While women's health is commonly associated with reproductive health, which relates to half of a women's lifespan, of equal relevance are issues around menstruation and menopause, as well as the unclear effect of hormones on the body in general.
"It's ridiculous," said Brian O'Callaghan, CEO of Nasdaq-listed ObsEva SA. The Swiss biotech is awaiting U.S. approval for Linzagolix to treat endometriosis and uterine fibroids — common benign tumors in the uterus that can cause pain, heavy menstrual bleeding, anemia and urinary frequency.
"We all know half the population are women, we all know they suffer very specific disease states," O'Callaghan said in an interview. "We don't have to convince anybody that these disease states or this patient population exists."

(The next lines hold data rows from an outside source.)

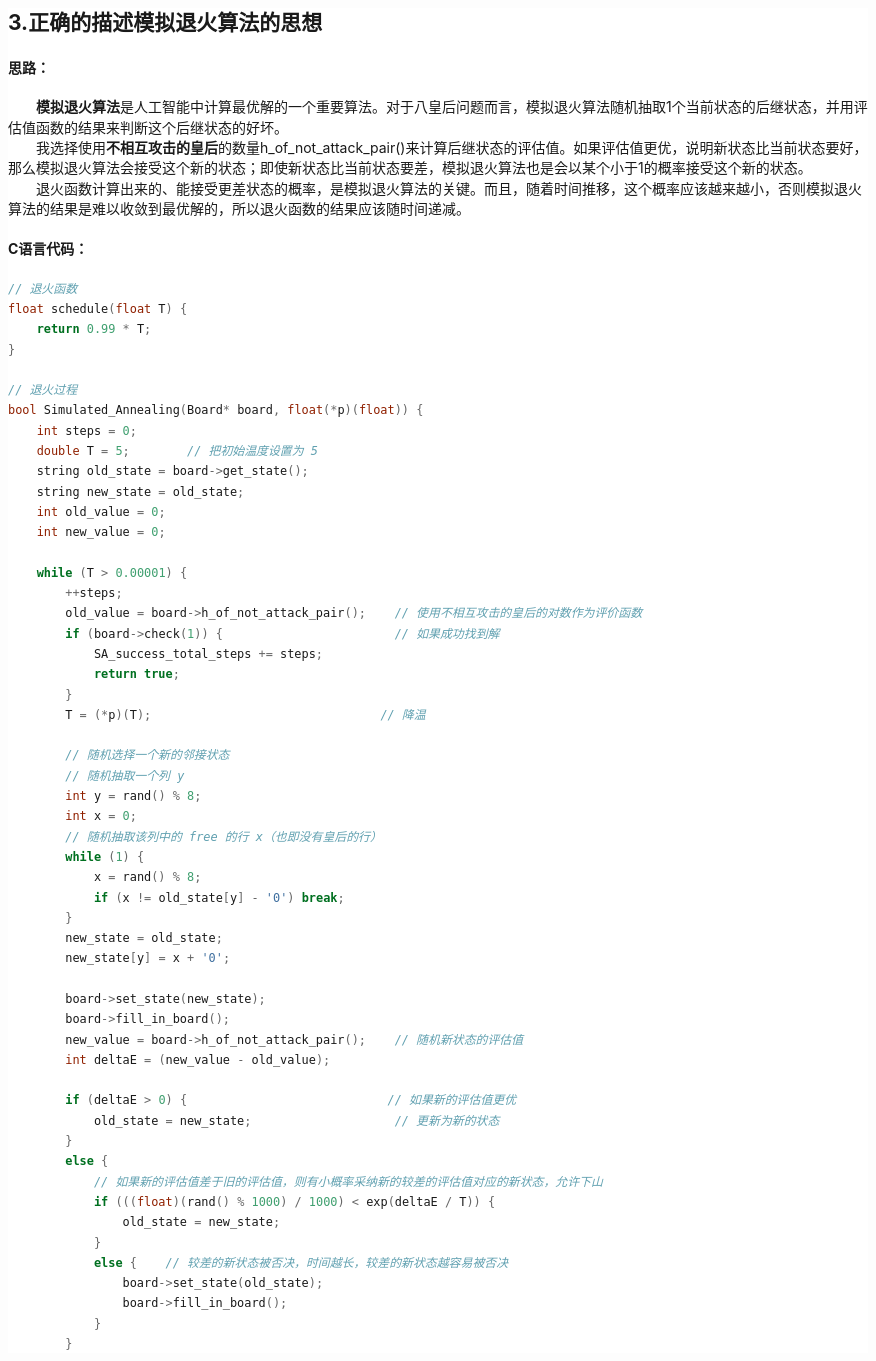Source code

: ## 3.正确的描述模拟退火算法的思想
#### 思路：
&emsp;&emsp;**模拟退火算法**是人工智能中计算最优解的一个重要算法。对于八皇后问题而言，模拟退火算法随机抽取1个当前状态的后继状态，并用评估值函数的结果来判断这个后继状态的好坏。\
&emsp;&emsp;我选择使用**不相互攻击的皇后**的数量h_of_not_attack_pair()来计算后继状态的评估值。如果评估值更优，说明新状态比当前状态要好，那么模拟退火算法会接受这个新的状态；即使新状态比当前状态要差，模拟退火算法也是会以某个小于1的概率接受这个新的状态。\
&emsp;&emsp;退火函数计算出来的、能接受更差状态的概率，是模拟退火算法的关键。而且，随着时间推移，这个概率应该越来越小，否则模拟退火算法的结果是难以收敛到最优解的，所以退火函数的结果应该随时间递减。
#### C语言代码：                            
```C 
// 退火函数
float schedule(float T) {
    return 0.99 * T;
}

// 退火过程
bool Simulated_Annealing(Board* board, float(*p)(float)) {
    int steps = 0;
    double T = 5;        // 把初始温度设置为 5
    string old_state = board->get_state();
    string new_state = old_state;
    int old_value = 0;
    int new_value = 0;

    while (T > 0.00001) {
        ++steps;
        old_value = board->h_of_not_attack_pair();    // 使用不相互攻击的皇后的对数作为评价函数
        if (board->check(1)) {                        // 如果成功找到解
            SA_success_total_steps += steps;
            return true;
        }
        T = (*p)(T);                                // 降温

        // 随机选择一个新的邻接状态
        // 随机抽取一个列 y
        int y = rand() % 8;
        int x = 0;
        // 随机抽取该列中的 free 的行 x（也即没有皇后的行）
        while (1) {
            x = rand() % 8;
            if (x != old_state[y] - '0') break;
        }
        new_state = old_state;
        new_state[y] = x + '0';

        board->set_state(new_state);
        board->fill_in_board();
        new_value = board->h_of_not_attack_pair();    // 随机新状态的评估值
        int deltaE = (new_value - old_value);

        if (deltaE > 0) {                            // 如果新的评估值更优
            old_state = new_state;                    // 更新为新的状态
        }
        else {
            // 如果新的评估值差于旧的评估值，则有小概率采纳新的较差的评估值对应的新状态，允许下山
            if (((float)(rand() % 1000) / 1000) < exp(deltaE / T)) {
                old_state = new_state;
            }
            else {    // 较差的新状态被否决，时间越长，较差的新状态越容易被否决
                board->set_state(old_state);
                board->fill_in_board();
            }
        }
```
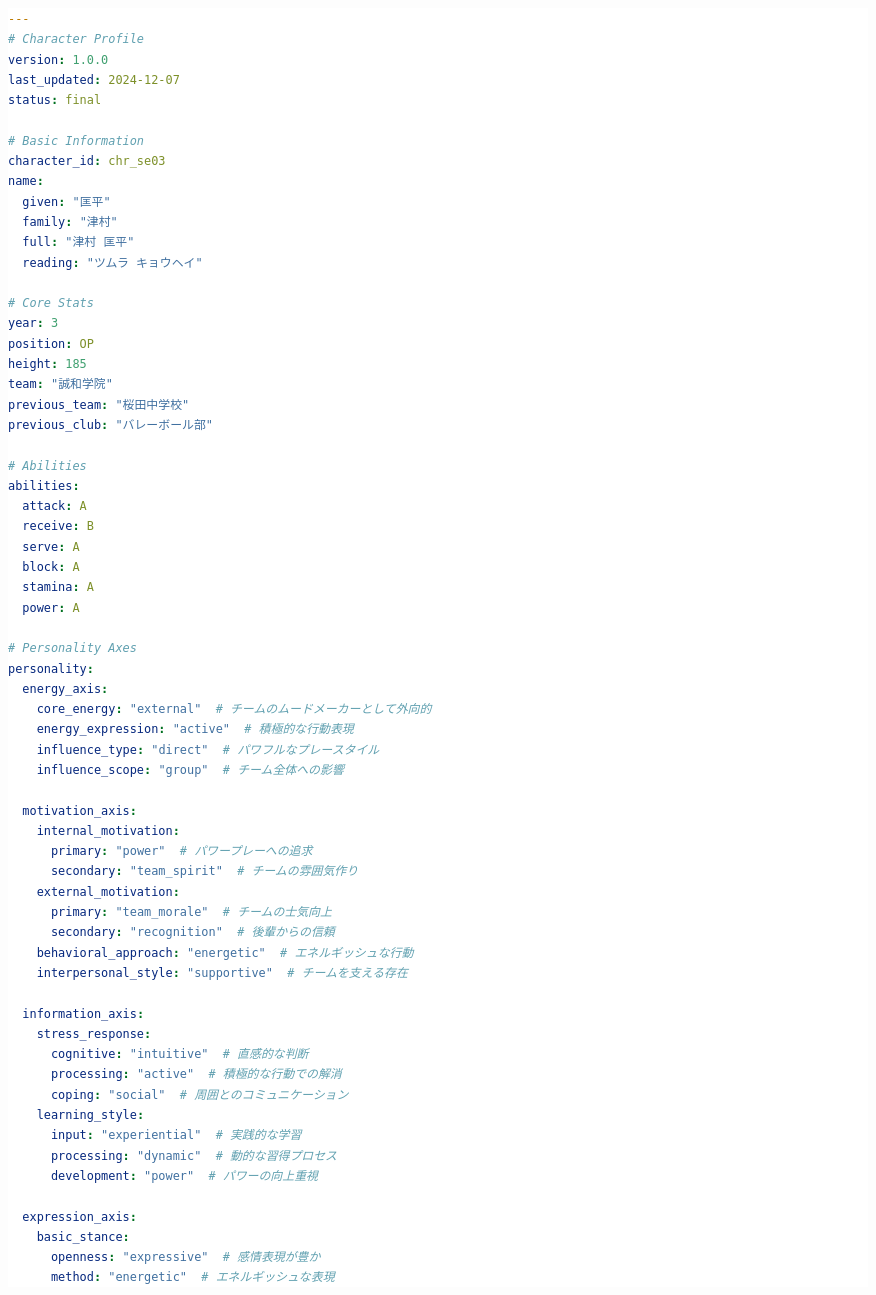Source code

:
 ```yaml
---
# Character Profile
version: 1.0.0
last_updated: 2024-12-07
status: final

# Basic Information
character_id: chr_se03
name:
  given: "匡平"
  family: "津村"
  full: "津村 匡平"
  reading: "ツムラ キョウヘイ"

# Core Stats
year: 3
position: OP
height: 185
team: "誠和学院"
previous_team: "桜田中学校"
previous_club: "バレーボール部"

# Abilities
abilities:
  attack: A
  receive: B
  serve: A
  block: A
  stamina: A
  power: A

# Personality Axes
personality:
  energy_axis:
    core_energy: "external"  # チームのムードメーカーとして外向的
    energy_expression: "active"  # 積極的な行動表現
    influence_type: "direct"  # パワフルなプレースタイル
    influence_scope: "group"  # チーム全体への影響

  motivation_axis:
    internal_motivation: 
      primary: "power"  # パワープレーへの追求
      secondary: "team_spirit"  # チームの雰囲気作り
    external_motivation:
      primary: "team_morale"  # チームの士気向上
      secondary: "recognition"  # 後輩からの信頼
    behavioral_approach: "energetic"  # エネルギッシュな行動
    interpersonal_style: "supportive"  # チームを支える存在

  information_axis:
    stress_response:
      cognitive: "intuitive"  # 直感的な判断
      processing: "active"  # 積極的な行動での解消
      coping: "social"  # 周囲とのコミュニケーション
    learning_style:
      input: "experiential"  # 実践的な学習
      processing: "dynamic"  # 動的な習得プロセス
      development: "power"  # パワーの向上重視

  expression_axis:
    basic_stance:
      openness: "expressive"  # 感情表現が豊か
      method: "energetic"  # エネルギッシュな表現
```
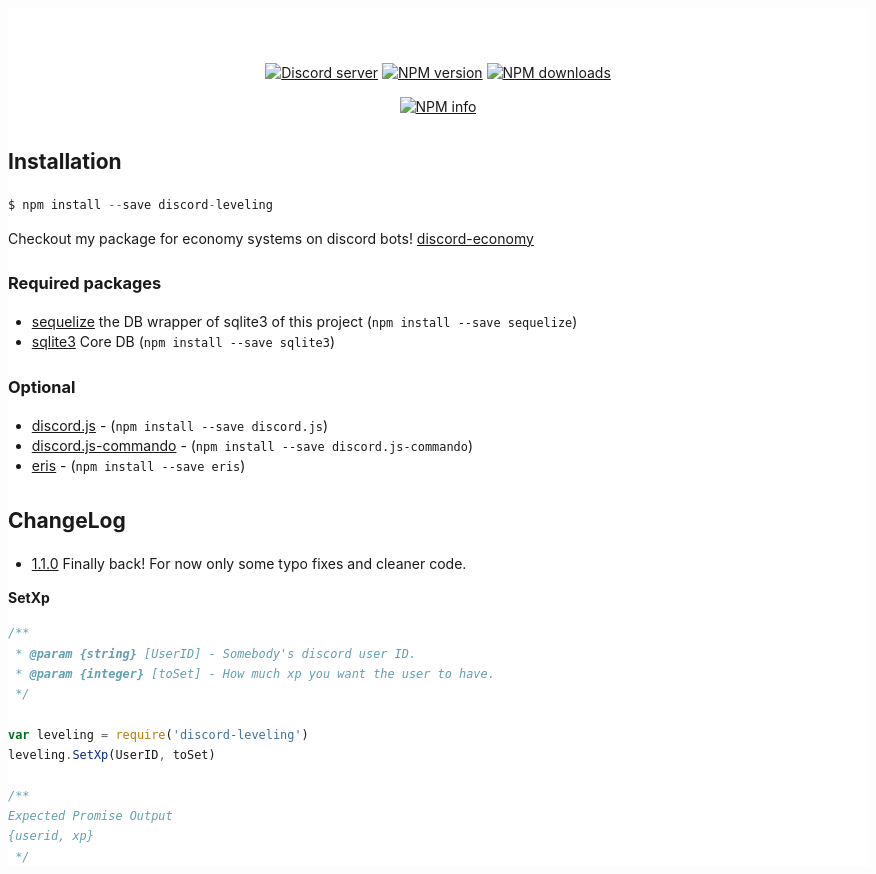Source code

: <div align="center">
  <br />
  <br />
  <p>
    <a href="https://discord.gg/Hc9rC8X"><img src="https://discordapp.com/api/guilds/379277541229330432/widget.png" alt="Discord server" /></a>
    <a href="https://www.npmjs.com/package/discord-leveling"><img src="https://img.shields.io/npm/v/discord-leveling.svg" alt="NPM version" /></a>
    <a href="https://www.npmjs.com/package/discord-leveling"><img src="https://img.shields.io/npm/dt/discord-leveling.svg" alt="NPM downloads" /></a>
  </p>
  <p>
    <a href="https://nodei.co/npm/discord-leveling/"><img src="https://nodei.co/npm/discord-leveling.png?downloads=true&stars=true" alt="NPM info" /></a>
  </p>
</div>

## Installation

```js
$ npm install --save discord-leveling
```

Checkout my package for economy systems on discord bots!
[discord-economy](https://www.npmjs.com/package/discord-economy)

### Required packages

-   [sequelize](https://www.npmjs.com/package/sequelize) the DB wrapper of sqlite3 of this project (`npm install --save sequelize`)
-   [sqlite3](https://www.npmjs.com/package/sqlite3) Core DB (`npm install --save sqlite3`)

### Optional

-   [discord.js](https://www.npmjs.com/package/discord.js) - (`npm install --save discord.js`)
-   [discord.js-commando](https://www.npmjs.com/package/discord.js-commando) - (`npm install --save discord.js-commando`)
-   [eris](https://www.npmjs.com/package/eris) - (`npm install --save eris`)

## ChangeLog

-   [1.1.0](https://www.npmjs.com/package/discord-leveling/v/1.1.0) Finally back! For now only some typo fixes and cleaner code.

**SetXp**

```js
/**
 * @param {string} [UserID] - Somebody's discord user ID.
 * @param {integer} [toSet] - How much xp you want the user to have.
 */

var leveling = require('discord-leveling')
leveling.SetXp(UserID, toSet)

/**
Expected Promise Output
{userid, xp}
 */
```
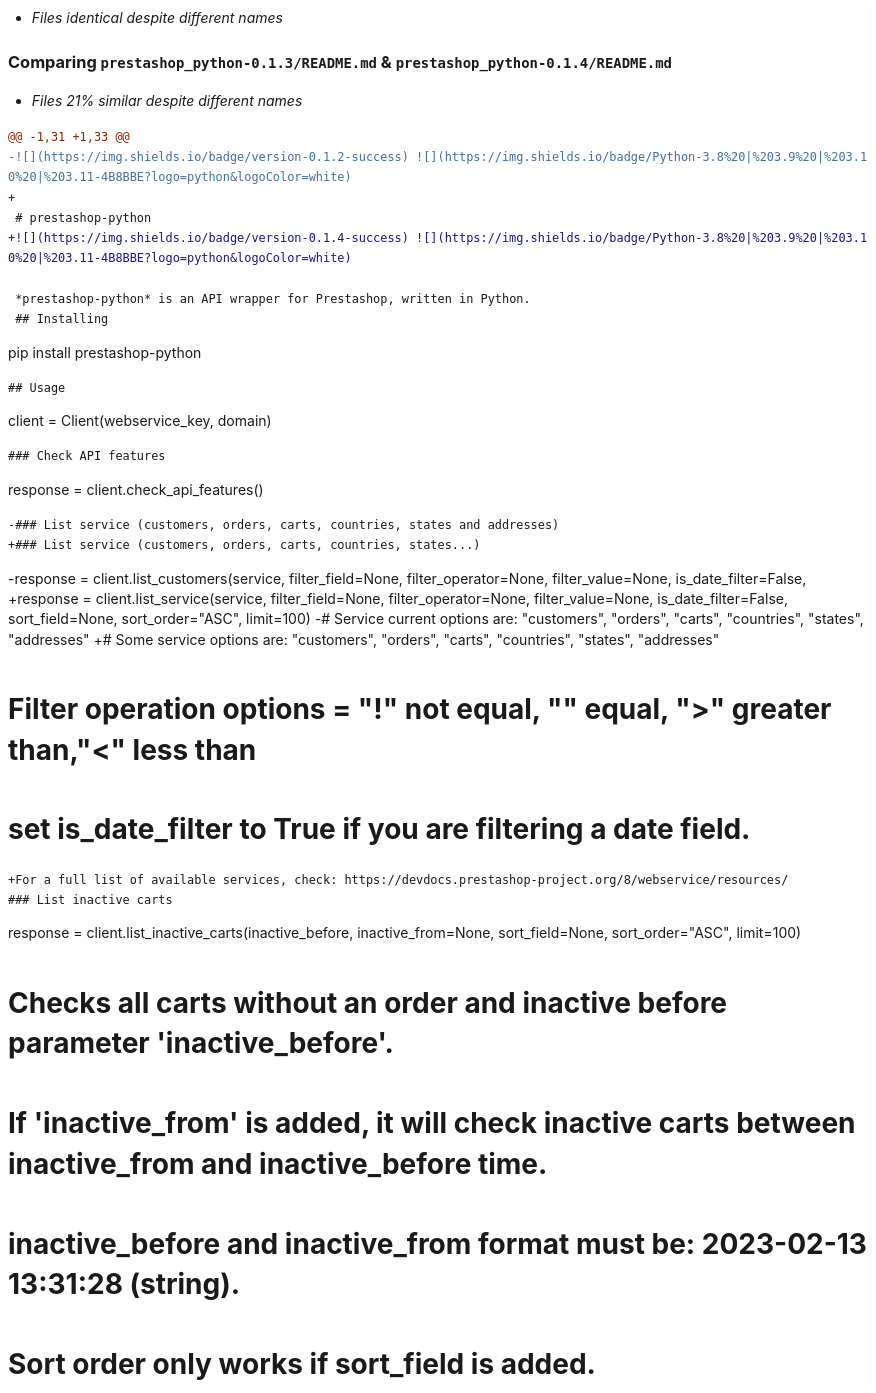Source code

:  * *Files identical despite different names*

### Comparing `prestashop_python-0.1.3/README.md` & `prestashop_python-0.1.4/README.md`

 * *Files 21% similar despite different names*

```diff
@@ -1,31 +1,33 @@
-![](https://img.shields.io/badge/version-0.1.2-success) ![](https://img.shields.io/badge/Python-3.8%20|%203.9%20|%203.10%20|%203.11-4B8BBE?logo=python&logoColor=white)
+
 # prestashop-python
+![](https://img.shields.io/badge/version-0.1.4-success) ![](https://img.shields.io/badge/Python-3.8%20|%203.9%20|%203.10%20|%203.11-4B8BBE?logo=python&logoColor=white)  
 
 *prestashop-python* is an API wrapper for Prestashop, written in Python.
 ## Installing
 ```
 pip install prestashop-python
 ```
 ## Usage
 ```
 client = Client(webservice_key, domain)
 ```
 ### Check API features
 ```
 response = client.check_api_features()
 ```
-### List service (customers, orders, carts, countries, states and addresses)
+### List service (customers, orders, carts, countries, states...)
 ```
-response = client.list_customers(service, filter_field=None, filter_operator=None, filter_value=None, is_date_filter=False,
+response = client.list_service(service, filter_field=None, filter_operator=None, filter_value=None, is_date_filter=False,
                                  sort_field=None, sort_order="ASC", limit=100)
-# Service current options are: "customers", "orders", "carts", "countries", "states", "addresses"
+# Some service options are: "customers", "orders", "carts", "countries", "states", "addresses"
 # Filter operation options = "!" not equal, "" equal, ">" greater than,"<" less than
 # set is_date_filter to True if you are filtering a date field.
 ```
+For a full list of available services, check: https://devdocs.prestashop-project.org/8/webservice/resources/
 ### List inactive carts
 ```
 response = client.list_inactive_carts(inactive_before, inactive_from=None, sort_field=None, sort_order="ASC", limit=100)
 # Checks all carts without an order and inactive before parameter 'inactive_before'.  
 # If 'inactive_from' is added, it will check inactive carts between inactive_from and inactive_before time.  
 # inactive_before and inactive_from format must be: 2023-02-13 13:31:28 (string).  
 # Sort order only works if sort_field is added.
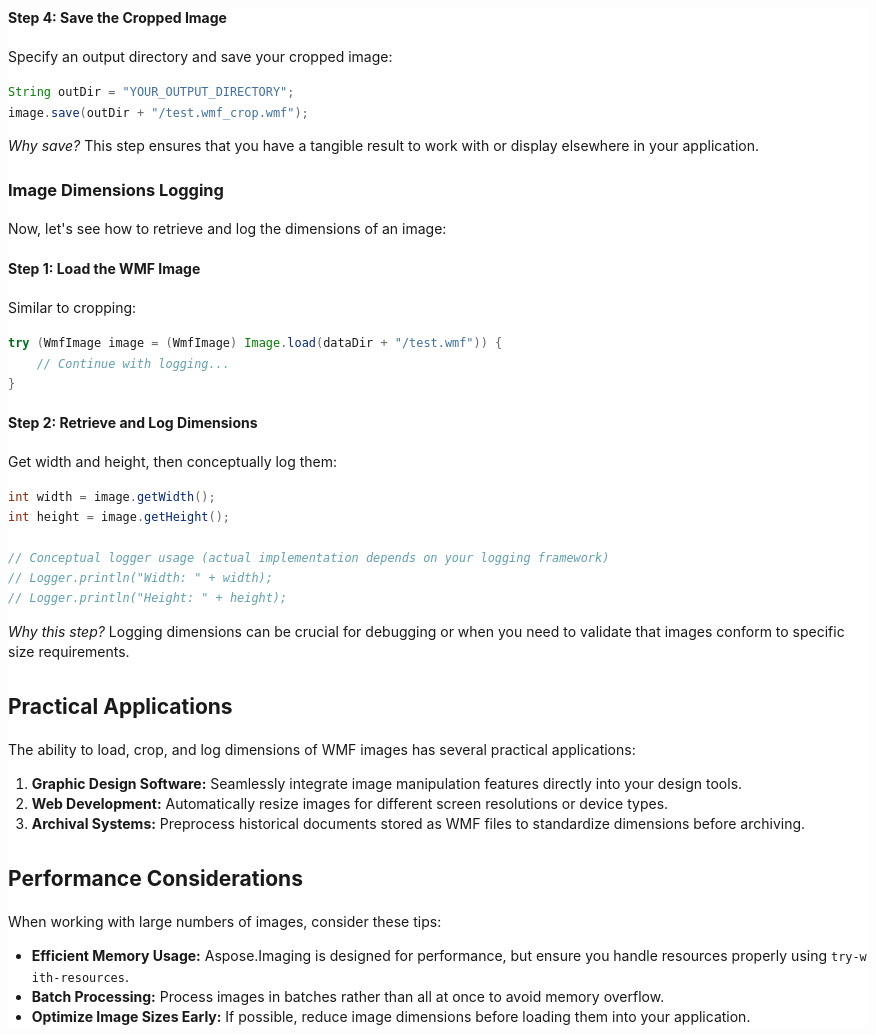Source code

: #### Step 4: Save the Cropped Image
Specify an output directory and save your cropped image:
```java
String outDir = "YOUR_OUTPUT_DIRECTORY";
image.save(outDir + "/test.wmf_crop.wmf");
```
*Why save?* This step ensures that you have a tangible result to work with or display elsewhere in your application.

### Image Dimensions Logging

Now, let's see how to retrieve and log the dimensions of an image:

#### Step 1: Load the WMF Image
Similar to cropping:
```java
try (WmfImage image = (WmfImage) Image.load(dataDir + "/test.wmf")) {
    // Continue with logging...
}
```

#### Step 2: Retrieve and Log Dimensions
Get width and height, then conceptually log them:
```java
int width = image.getWidth();
int height = image.getHeight();

// Conceptual logger usage (actual implementation depends on your logging framework)
// Logger.println("Width: " + width);
// Logger.println("Height: " + height);
```
*Why this step?* Logging dimensions can be crucial for debugging or when you need to validate that images conform to specific size requirements.

## Practical Applications

The ability to load, crop, and log dimensions of WMF images has several practical applications:

1. **Graphic Design Software:** Seamlessly integrate image manipulation features directly into your design tools.
2. **Web Development:** Automatically resize images for different screen resolutions or device types.
3. **Archival Systems:** Preprocess historical documents stored as WMF files to standardize dimensions before archiving.

## Performance Considerations

When working with large numbers of images, consider these tips:

- **Efficient Memory Usage:** Aspose.Imaging is designed for performance, but ensure you handle resources properly using `try-with-resources`.
- **Batch Processing:** Process images in batches rather than all at once to avoid memory overflow.
- **Optimize Image Sizes Early:** If possible, reduce image dimensions before loading them into your application.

A number of undervalued small-cap women's health companies are still struggling to attract the attention of institutional investors, despite having very innovative programs, the CEO said.
"There aren't enough companies that are seen as progressive enough for people to give this space its due attention," O'Callaghan said.
'A huge bias'
A male-dominated world of fund managers and venture capitalists as well as the often-wooly definition of what constitutes women's health has compounded the difficulty of attracting investment into the sector, Silicon Valley Bank's Haque said.
"Let's be honest, there was a huge bias there," Haque said. "When you have a similar-looking population group controlling the purse strings, they're going to follow each other, follow their own instinct. They subconsciously or consciously ignore this woman-shaped hole in the data that doesn't let them see or assess the opportunity in the right way."
The issue of how to ascribe value to drugs addressing women's health or the equivalent digital health therapies, known as femtech, illustrates an additional level of complexity facing the sector. While a therapeutic might potentially get some attention, or at least be properly valued, there are lots of other women's health products where it might not be immediately clear how to get a return on the investment, said Goodwin's McGrath.
"A lot of the apps that help people track their reproductive ability, menopause-tracking apps — how do you monetize it?" McGrath said. "Is it a data play? And then secondly, working out what the pricing and reimbursement of some of these products looks like."
Still, with the value of the women's health industry poised to reach $41 billion by 2027, according to Goodwin, there are early indications of change. Startups focusing on fertility and bladder issues, for example, are popping up and offering opportunities.
Even big players like Switzerland's Novartis AG see the potential. The fifth-biggest drugmaker in the world by sales has made efforts to ensure its early-stage trials reflect all parts of the population as part of its diversity and inclusion ambitions, Novartis Pharmaceuticals CEO Marie-France Tschudin told S&P Global Market Intelligence.
"From a diversity perspective, I've been very, very vocal on this internally in the company, around making sure that we have the right representation, which until very recently, was still a challenge," Tschudin said. "It's not only the female-male gender issue, but we've got to become much more responsible in representing society the way it looks, not the way the way it's easier for us to do our trials."
Impact investing blazed the trail
McGrath compares the burgeoning world of investment in women's health with the advent a decade ago of impact investment strategies — the concept of using capital for positive social or environmental results.
"It's education, isn't it?" McGrath said. "Trying to convince people why they should invest in businesses which had a sustainable business model."
"People used to roll their eyes at you and think that you were hippie trippy," McGrath said. "We started seeing that the business is the future."